Portal hypertension exists when the pressure in the portal venous system of the liver exceeds 10 mmHg. There are myriad causes of portal hypertension, which are broken down to three categories. Presinusoidal causes affect the portal vein and venous system. Portal vein thrombosis may be related to hypercoagulable states, or in neonates, a complication of umbilical central venous access. Direct mass effect or invasion of intrahepatic tumor may cause obstruction. Schistosomiasis causes fibrosis within the portal venules prior to the sinusoids. Other etiologies prior to sinusoids include hepatic fibrosis, congenital extrahepatic portal vein occlusion, arterioportovenous fistulae (Osler–Weber–Rendu syndrome), and hyperdynamic splenomegaly. Etiologies affecting the sinusoids (sinusoidal causes) include cirrhosis, congenital hepatic fibrosis, cystic liver disease, sclerosing cholangitis, and primary biliary cirrhosis. Cirrhosis is the most common cause of portal hypertension and may be related to viral hepatitis or alcoholic cirrhosis. Less commonly, Wilson's disease and hemochromatosis may lead to sinusoidal fibrosis and hypertension. Postsinusoidal obstruction is rare and caused by hepatic outflow obstructions, including Budd–Chiari syndrome, veno‐occlusive disease after bone marrow transplantation, and mass effect.

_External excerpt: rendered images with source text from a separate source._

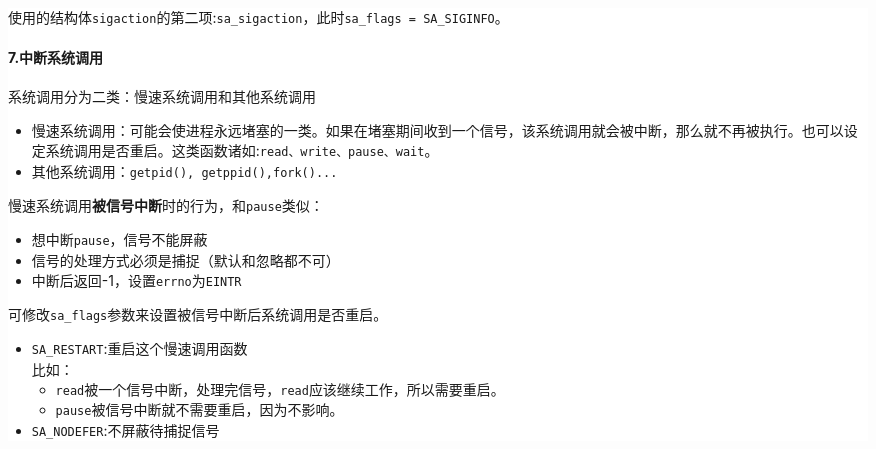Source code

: 使用的结构体`sigaction`的第二项:`sa_sigaction`，此时`sa_flags = SA_SIGINFO`。

#### 7.中断系统调用

系统调用分为二类：慢速系统调用和其他系统调用

+ 慢速系统调用：可能会使进程永远堵塞的一类。如果在堵塞期间收到一个信号，该系统调用就会被中断，那么就不再被执行。也可以设定系统调用是否重启。这类函数诸如:`read、write、pause、wait`。
+ 其他系统调用：`getpid(), getppid(),fork()...`

慢速系统调用**被信号中断**时的行为，和`pause`类似：

+ 想中断`pause`，信号不能屏蔽
+ 信号的处理方式必须是捕捉（默认和忽略都不可）
+ 中断后返回-1，设置`errno`为`EINTR`

可修改`sa_flags`参数来设置被信号中断后系统调用是否重启。 

+ `SA_RESTART`:重启这个慢速调用函数  
  比如：
  + `read`被一个信号中断，处理完信号，`read`应该继续工作，所以需要重启。
  + `pause`被信号中断就不需要重启，因为不影响。
+ `SA_NODEFER`:不屏蔽待捕捉信号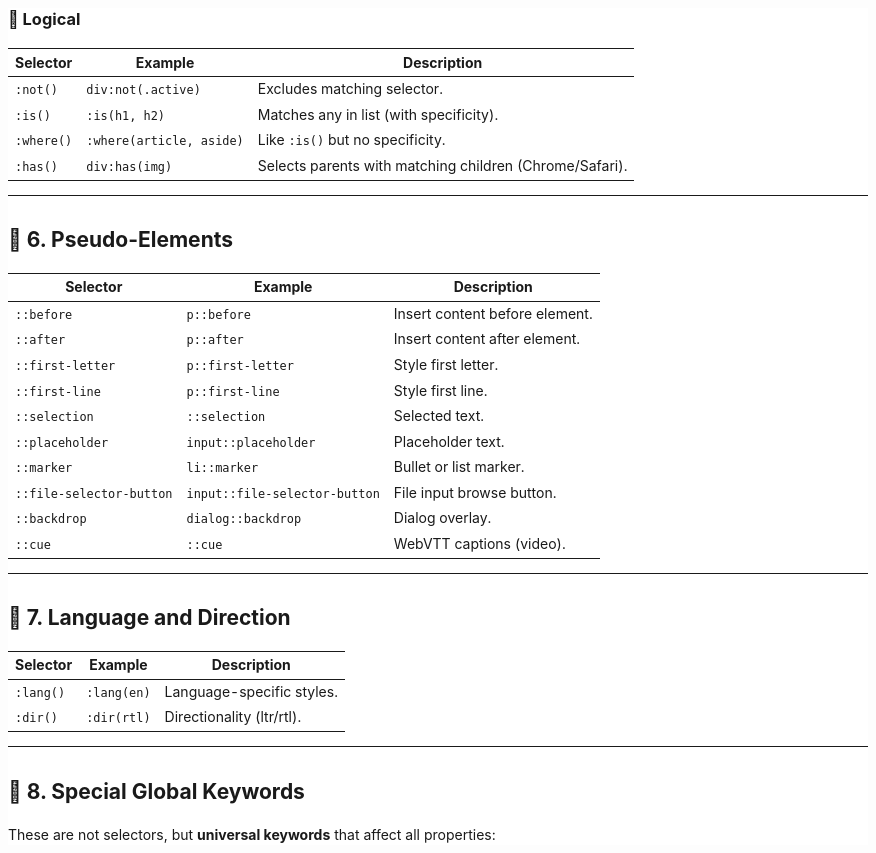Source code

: ### 📌 Logical

| Selector   | Example                  | Description                                             |
| ---------- | ------------------------ | ------------------------------------------------------- |
| `:not()`   | `div:not(.active)`       | Excludes matching selector.                             |
| `:is()`    | `:is(h1, h2)`            | Matches any in list (with specificity).                 |
| `:where()` | `:where(article, aside)` | Like `:is()` but no specificity.                        |
| `:has()`   | `div:has(img)`           | Selects parents with matching children (Chrome/Safari). |

---

## 🔹 6. Pseudo-Elements

| Selector                 | Example                       | Description                    |
| ------------------------ | ----------------------------- | ------------------------------ |
| `::before`               | `p::before`                   | Insert content before element. |
| `::after`                | `p::after`                    | Insert content after element.  |
| `::first-letter`         | `p::first-letter`             | Style first letter.            |
| `::first-line`           | `p::first-line`               | Style first line.              |
| `::selection`            | `::selection`                 | Selected text.                 |
| `::placeholder`          | `input::placeholder`          | Placeholder text.              |
| `::marker`               | `li::marker`                  | Bullet or list marker.         |
| `::file-selector-button` | `input::file-selector-button` | File input browse button.      |
| `::backdrop`             | `dialog::backdrop`            | Dialog overlay.                |
| `::cue`                  | `::cue`                       | WebVTT captions (video).       |

---

## 🔹 7. Language and Direction

| Selector  | Example     | Description               |
| --------- | ----------- | ------------------------- |
| `:lang()` | `:lang(en)` | Language-specific styles. |
| `:dir()`  | `:dir(rtl)` | Directionality (ltr/rtl). |

---

## 🔹 8. Special Global Keywords

These are not selectors, but **universal keywords** that affect all properties:
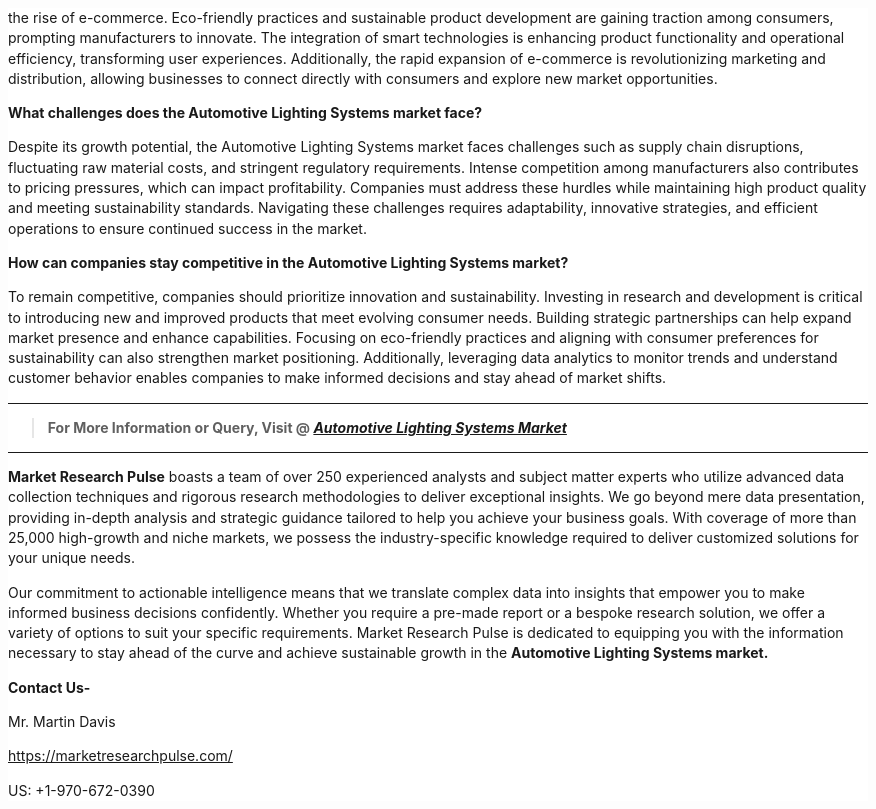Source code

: the rise of e-commerce. Eco-friendly practices and sustainable product development are gaining traction among consumers, prompting manufacturers to innovate. The integration of smart technologies is enhancing product functionality and operational efficiency, transforming user experiences. Additionally, the rapid expansion of e-commerce is revolutionizing marketing and distribution, allowing businesses to connect directly with consumers and explore new market opportunities.</p><p><strong>What challenges does the Automotive Lighting Systems market face?</strong></p><p>Despite its growth potential, the Automotive Lighting Systems market faces challenges such as supply chain disruptions, fluctuating raw material costs, and stringent regulatory requirements. Intense competition among manufacturers also contributes to pricing pressures, which can impact profitability. Companies must address these hurdles while maintaining high product quality and meeting sustainability standards. Navigating these challenges requires adaptability, innovative strategies, and efficient operations to ensure continued success in the market.</p><p><strong>How can companies stay competitive in the Automotive Lighting Systems market?</strong></p><p>To remain competitive, companies should prioritize innovation and sustainability. Investing in research and development is critical to introducing new and improved products that meet evolving consumer needs. Building strategic partnerships can help expand market presence and enhance capabilities. Focusing on eco-friendly practices and aligning with consumer preferences for sustainability can also strengthen market positioning. Additionally, leveraging data analytics to monitor trends and understand customer behavior enables companies to make informed decisions and stay ahead of market shifts.</p><hr /><blockquote><p><strong>For More Information or Query, Visit @&nbsp;<em><a href="https://marketresearchpulse.com/report/109236/automotive-lighting-systems-market?utm_source=Linkedin&utm_medium=0111">Automotive Lighting Systems Market</a></em></strong></p></blockquote><hr /><p><strong>Market Research Pulse</strong> boasts a team of over 250 experienced analysts and subject matter experts who utilize advanced data collection techniques and rigorous research methodologies to deliver exceptional insights. We go beyond mere data presentation, providing in-depth analysis and strategic guidance tailored to help you achieve your business goals. With coverage of more than 25,000 high-growth and niche markets, we possess the industry-specific knowledge required to deliver customized solutions for your unique needs.</p><p>Our commitment to actionable intelligence means that we translate complex data into insights that empower you to make informed business decisions confidently. Whether you require a pre-made report or a bespoke research solution, we offer a variety of options to suit your specific requirements. Market Research Pulse is dedicated to equipping you with the information necessary to stay ahead of the curve and achieve sustainable growth in the <strong>Automotive Lighting Systems market.</strong></p><p><strong>Contact Us-</strong></p><p>Mr. Martin Davis</p><p>https://marketresearchpulse.com/</p><p>US: +1-970-672-0390</p>
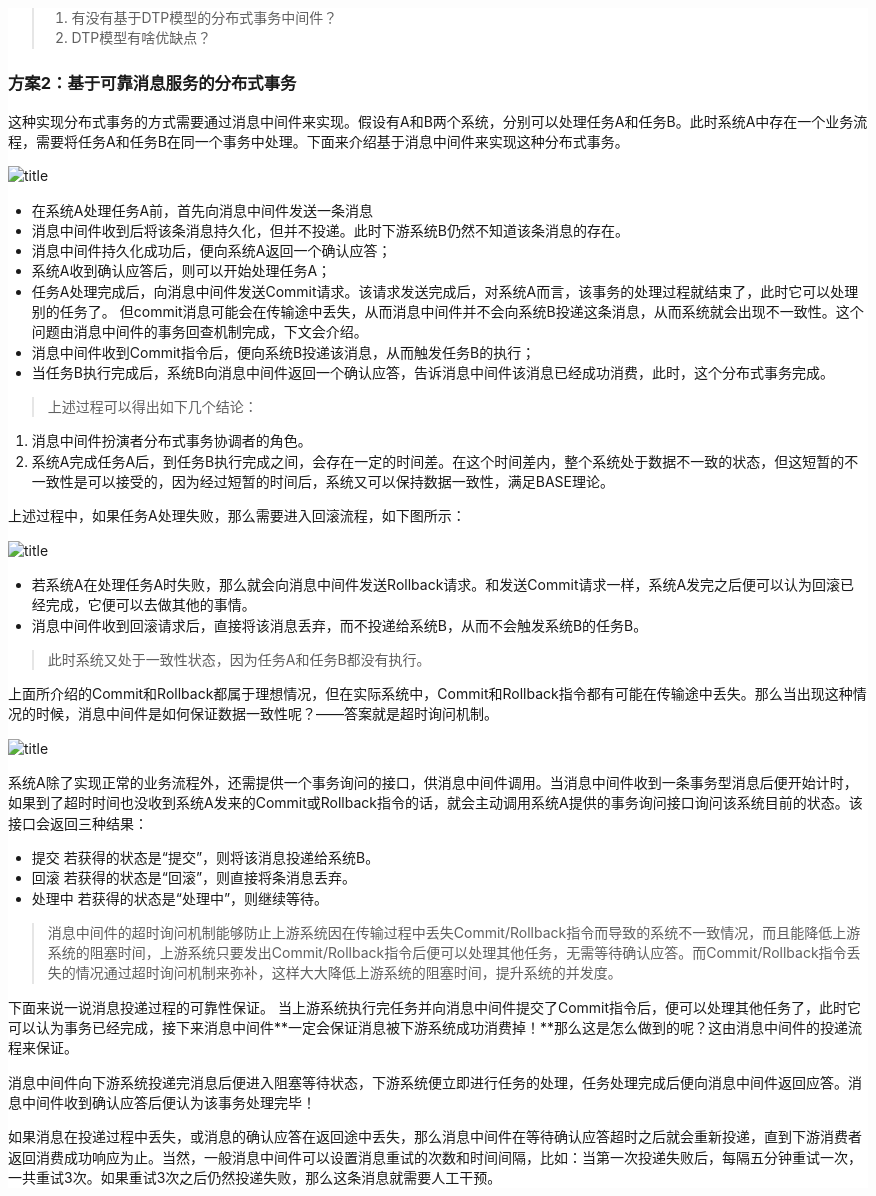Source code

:   > 1. 有没有基于DTP模型的分布式事务中间件？
  > 2. DTP模型有啥优缺点？

  ### 方案2：基于可靠消息服务的分布式事务

  这种实现分布式事务的方式需要通过消息中间件来实现。假设有A和B两个系统，分别可以处理任务A和任务B。此时系统A中存在一个业务流程，需要将任务A和任务B在同一个事务中处理。下面来介绍基于消息中间件来实现这种分布式事务。

  ![title](https://p1-jj.byteimg.com/tos-cn-i-t2oaga2asx/gold-user-assets/2018/3/10/1620fc30782107d1~tplv-t2oaga2asx-watermark.awebp)

  - 在系统A处理任务A前，首先向消息中间件发送一条消息
  - 消息中间件收到后将该条消息持久化，但并不投递。此时下游系统B仍然不知道该条消息的存在。
  - 消息中间件持久化成功后，便向系统A返回一个确认应答；
  - 系统A收到确认应答后，则可以开始处理任务A；
  - 任务A处理完成后，向消息中间件发送Commit请求。该请求发送完成后，对系统A而言，该事务的处理过程就结束了，此时它可以处理别的任务了。 但commit消息可能会在传输途中丢失，从而消息中间件并不会向系统B投递这条消息，从而系统就会出现不一致性。这个问题由消息中间件的事务回查机制完成，下文会介绍。
  - 消息中间件收到Commit指令后，便向系统B投递该消息，从而触发任务B的执行；
  - 当任务B执行完成后，系统B向消息中间件返回一个确认应答，告诉消息中间件该消息已经成功消费，此时，这个分布式事务完成。

  > 上述过程可以得出如下几个结论：

  1. 消息中间件扮演者分布式事务协调者的角色。
  2. 系统A完成任务A后，到任务B执行完成之间，会存在一定的时间差。在这个时间差内，整个系统处于数据不一致的状态，但这短暂的不一致性是可以接受的，因为经过短暂的时间后，系统又可以保持数据一致性，满足BASE理论。

  上述过程中，如果任务A处理失败，那么需要进入回滚流程，如下图所示： 

  ![title](https://p1-jj.byteimg.com/tos-cn-i-t2oaga2asx/gold-user-assets/2018/3/10/1620fc307be6c55d~tplv-t2oaga2asx-watermark.awebp)

  - 若系统A在处理任务A时失败，那么就会向消息中间件发送Rollback请求。和发送Commit请求一样，系统A发完之后便可以认为回滚已经完成，它便可以去做其他的事情。
  - 消息中间件收到回滚请求后，直接将该消息丢弃，而不投递给系统B，从而不会触发系统B的任务B。

  > 此时系统又处于一致性状态，因为任务A和任务B都没有执行。

  上面所介绍的Commit和Rollback都属于理想情况，但在实际系统中，Commit和Rollback指令都有可能在传输途中丢失。那么当出现这种情况的时候，消息中间件是如何保证数据一致性呢？——答案就是超时询问机制。

  ![title](https://p1-jj.byteimg.com/tos-cn-i-t2oaga2asx/gold-user-assets/2018/3/10/1620fc307c2d185e~tplv-t2oaga2asx-watermark.awebp)

  系统A除了实现正常的业务流程外，还需提供一个事务询问的接口，供消息中间件调用。当消息中间件收到一条事务型消息后便开始计时，如果到了超时时间也没收到系统A发来的Commit或Rollback指令的话，就会主动调用系统A提供的事务询问接口询问该系统目前的状态。该接口会返回三种结果：

  - 提交 若获得的状态是“提交”，则将该消息投递给系统B。
  - 回滚 若获得的状态是“回滚”，则直接将条消息丢弃。
  - 处理中 若获得的状态是“处理中”，则继续等待。

  > 消息中间件的超时询问机制能够防止上游系统因在传输过程中丢失Commit/Rollback指令而导致的系统不一致情况，而且能降低上游系统的阻塞时间，上游系统只要发出Commit/Rollback指令后便可以处理其他任务，无需等待确认应答。而Commit/Rollback指令丢失的情况通过超时询问机制来弥补，这样大大降低上游系统的阻塞时间，提升系统的并发度。

  下面来说一说消息投递过程的可靠性保证。 当上游系统执行完任务并向消息中间件提交了Commit指令后，便可以处理其他任务了，此时它可以认为事务已经完成，接下来消息中间件**一定会保证消息被下游系统成功消费掉！**那么这是怎么做到的呢？这由消息中间件的投递流程来保证。

  消息中间件向下游系统投递完消息后便进入阻塞等待状态，下游系统便立即进行任务的处理，任务处理完成后便向消息中间件返回应答。消息中间件收到确认应答后便认为该事务处理完毕！

  如果消息在投递过程中丢失，或消息的确认应答在返回途中丢失，那么消息中间件在等待确认应答超时之后就会重新投递，直到下游消费者返回消费成功响应为止。当然，一般消息中间件可以设置消息重试的次数和时间间隔，比如：当第一次投递失败后，每隔五分钟重试一次，一共重试3次。如果重试3次之后仍然投递失败，那么这条消息就需要人工干预。 
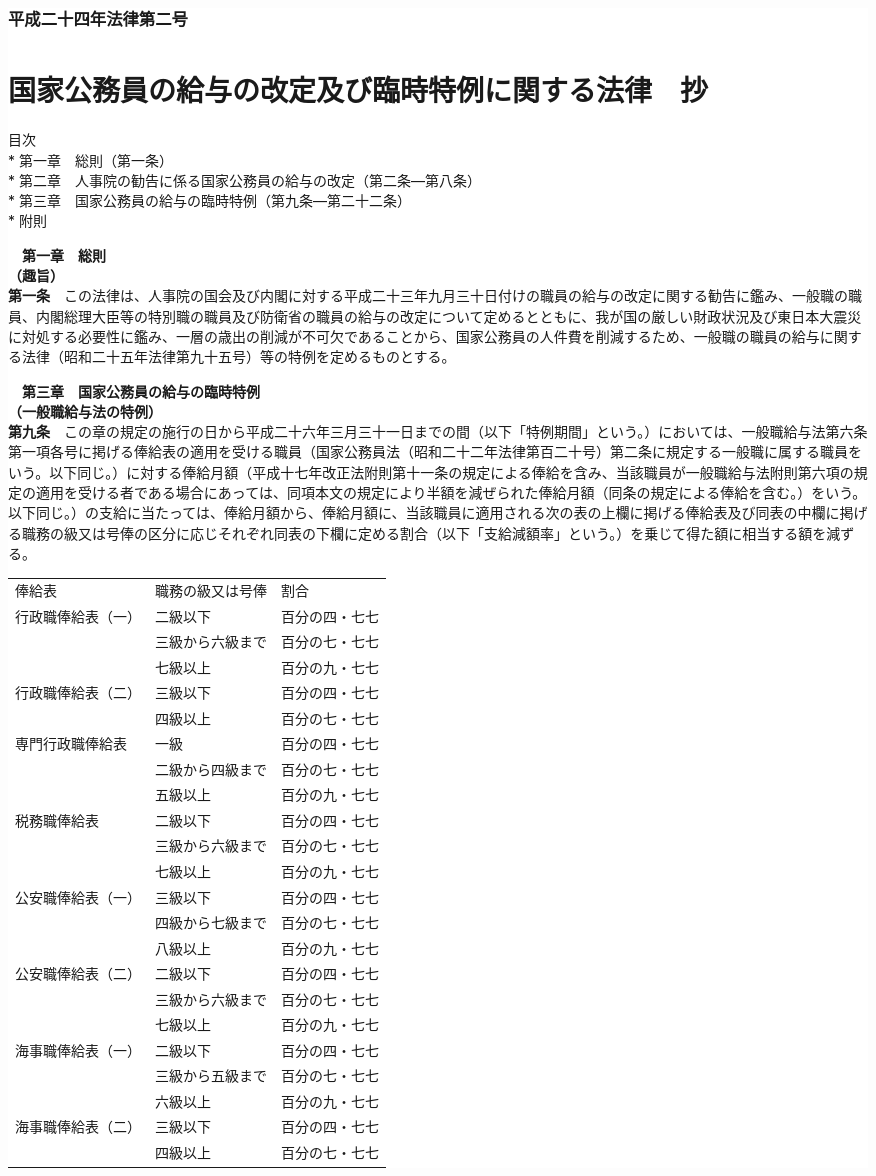 ### 平成二十四年法律第二号  
# 国家公務員の給与の改定及び臨時特例に関する法律　抄  
  
目次  
	* 第一章　総則（第一条）  
	* 第二章　人事院の勧告に係る国家公務員の給与の改定（第二条―第八条）  
	* 第三章　国家公務員の給与の臨時特例（第九条―第二十二条）  
	* 附則  
  
&emsp;**第一章　総則**  
**（趣旨）**  
**第一条**　この法律は、人事院の国会及び内閣に対する平成二十三年九月三十日付けの職員の給与の改定に関する勧告に鑑み、一般職の職員、内閣総理大臣等の特別職の職員及び防衛省の職員の給与の改定について定めるとともに、我が国の厳しい財政状況及び東日本大震災に対処する必要性に鑑み、一層の歳出の削減が不可欠であることから、国家公務員の人件費を削減するため、一般職の職員の給与に関する法律（昭和二十五年法律第九十五号）等の特例を定めるものとする。  
  
&emsp;**第三章　国家公務員の給与の臨時特例**  
**（一般職給与法の特例）**  
**第九条**　この章の規定の施行の日から平成二十六年三月三十一日までの間（以下「特例期間」という。）においては、一般職給与法第六条第一項各号に掲げる俸給表の適用を受ける職員（国家公務員法（昭和二十二年法律第百二十号）第二条に規定する一般職に属する職員をいう。以下同じ。）に対する俸給月額（平成十七年改正法附則第十一条の規定による俸給を含み、当該職員が一般職給与法附則第六項の規定の適用を受ける者である場合にあっては、同項本文の規定により半額を減ぜられた俸給月額（同条の規定による俸給を含む。）をいう。以下同じ。）の支給に当たっては、俸給月額から、俸給月額に、当該職員に適用される次の表の上欄に掲げる俸給表及び同表の中欄に掲げる職務の級又は号俸の区分に応じそれぞれ同表の下欄に定める割合（以下「支給減額率」という。）を乗じて得た額に相当する額を減ずる。  

||||  
| --- | --- | --- |  
|俸給表|職務の級又は号俸|割合|  
|行政職俸給表（一）|二級以下|百分の四・七七|  
||三級から六級まで|百分の七・七七|  
||七級以上|百分の九・七七|  
|行政職俸給表（二）|三級以下|百分の四・七七|  
||四級以上|百分の七・七七|  
|専門行政職俸給表|一級|百分の四・七七|  
||二級から四級まで|百分の七・七七|  
||五級以上|百分の九・七七|  
|税務職俸給表|二級以下|百分の四・七七|  
||三級から六級まで|百分の七・七七|  
||七級以上|百分の九・七七|  
|公安職俸給表（一）|三級以下|百分の四・七七|  
||四級から七級まで|百分の七・七七|  
||八級以上|百分の九・七七|  
|公安職俸給表（二）|二級以下|百分の四・七七|  
||三級から六級まで|百分の七・七七|  
||七級以上|百分の九・七七|  
|海事職俸給表（一）|二級以下|百分の四・七七|  
||三級から五級まで|百分の七・七七|  
||六級以上|百分の九・七七|  
|海事職俸給表（二）|三級以下|百分の四・七七|  
||四級以上|百分の七・七七|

In the event of portal hypertension, portal systemic collateral vessels form in order to bypass the obstruction. Increase in the blood flow through collateral vascularity can then lead to engorgement in gastroesophageal vessels to return to systemic circulation. Patients may develop esophageal varices that have an increased tendency to bleed when portal pressure rises. Other complications of portal hypertension include the development of ascites and progressive liver dysfunction.

The transjugular intrahepatic portosystemic shunt (TIPS) is an interventional radiology procedure where a stent is inserted to ameliorate the complications from portal hypertension.